From a phenomenological perspective, we have demonstrated how movement (or potential movement) cannot be detached from the sensations, visual, tactile, and somatic experiences of the body. A point to draw from the data involves understanding the tensions between watching, feeling, and observing the activity that led to injury in the first instance while also acknowledging how rehabilitation requires coordinating a complex series of actions. In this case, moving from fixed exercises to more dynamic movements, and then variations of the sport itself meant constantly shifting and challenging what Schütz (1967) referred to as an inner perception. In this way, the ideal plan and structure for the rehabilitation – often measured through sessions, metrics of performance, time from surgery, etc. – cannot be detached from the embodied feeling movement.
Concluding Points
The findings and discussion provide a radical carnal critique of existing literature on rehabilitation by making a place for a complementary appreciation of the embodiment of injury (Csordas, 1993), as opposed to treating the body solely as the object of analysis. This critique, therefore, extends to the day-to-day practices associated with athletic performance (e.g. coaching, physiotherapy, sports medicine, sports rehabilitation) that either ignore the body as subject, or express the natural attitude of rehabilitation beginning and ending. We contribute a novel perspective to this discussion concerning what rehabilitation entails. Our descriptions contextualise how injured individuals experience their body and act accordingly throughout their prescribed rehabilitation. While connecting to wider areas of study, such as disability studies or feminist works, the value lies in presenting the experiential oddities of being injured and pursuing rehabilitation. The novel contribution here is that we have described the experience of being injured or being with injury in the hope of helping others; perhaps others who have similar injury experiences, others who support individuals with injuries, or even those who remain blissfully unaware of injury experiences altogether.
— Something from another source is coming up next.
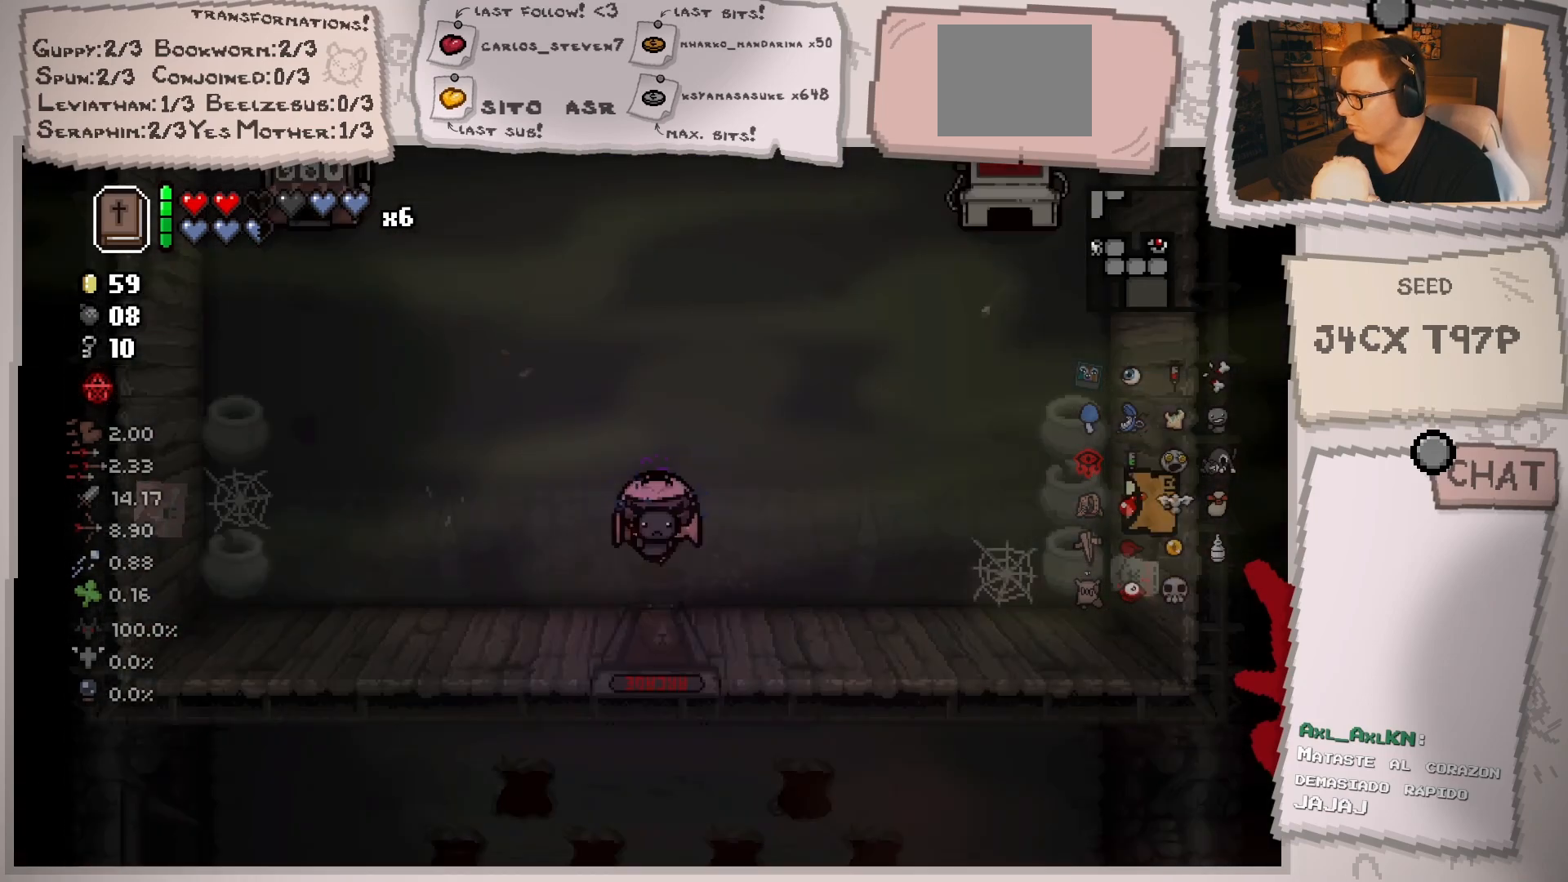
{"buttons": [], "left_stick": "up-right", "right_stick": "center", "events": [[184, "left_stick", "up-right"]]}
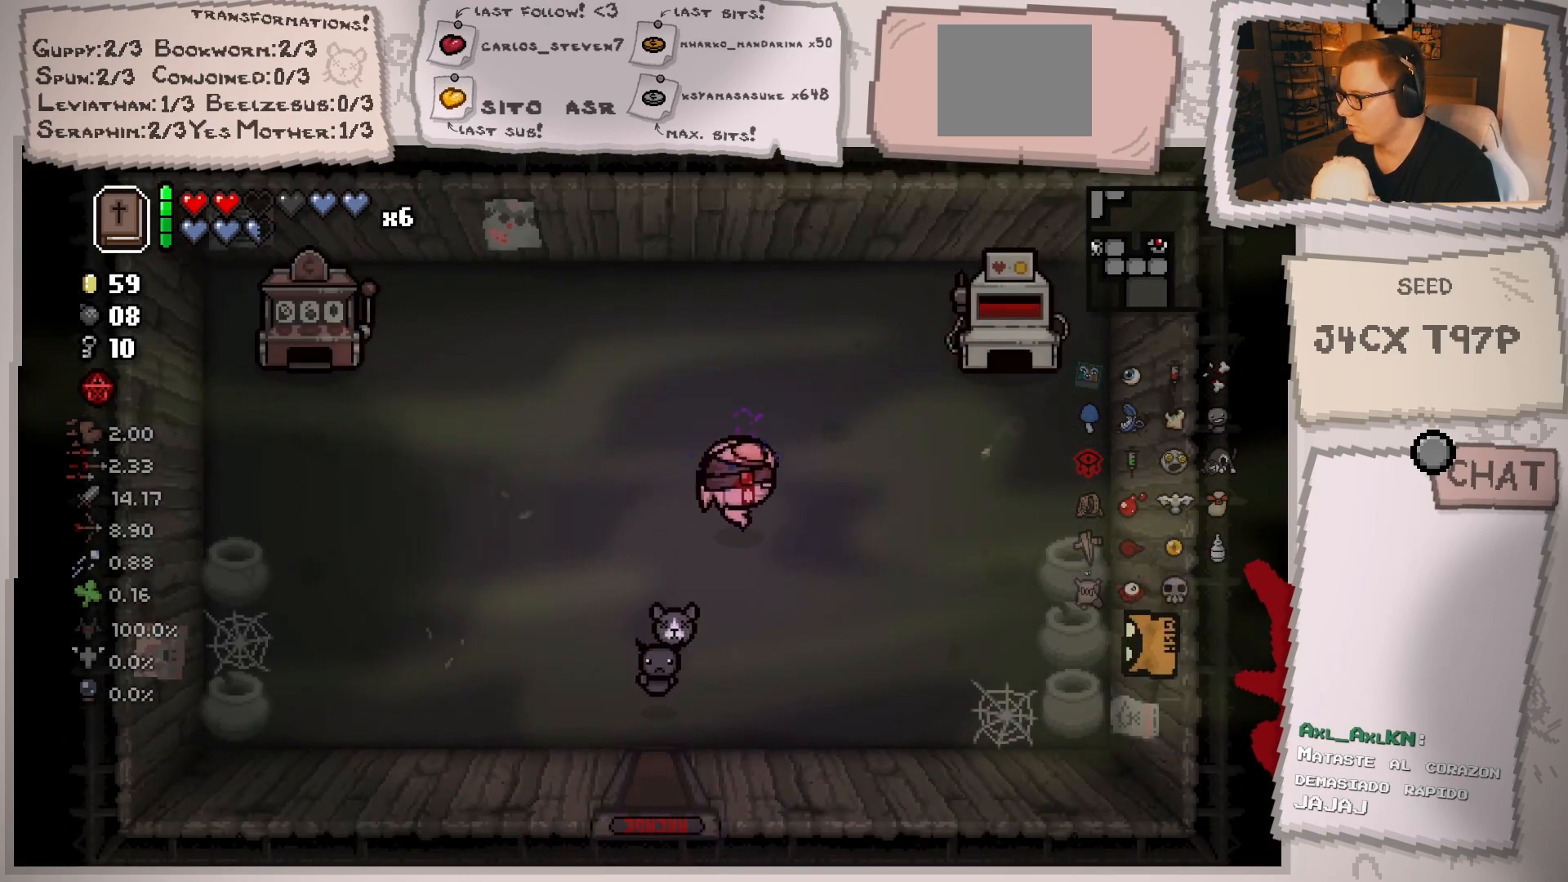
{"buttons": [], "left_stick": "center", "right_stick": "center", "events": [[34, "left_stick", "right"], [134, "left_stick", "center"]]}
Our desire is that the next time we encounter someone who is with injury or has been severely injured, we are sensitive, more watchful over the words used, and open to discussing the ways their body relates to the world. Our ambition extends to speak to a wide(r) audience, including physiotherapy, strength and conditioning, and other medical professions, through enhancing a level of awareness and sensitivity to the body as a subject living with injury. This is not to decry the well-versed mechanisms found in textbooks but to recognise the human and bodily components that can be lost when the athlete experiences such complications.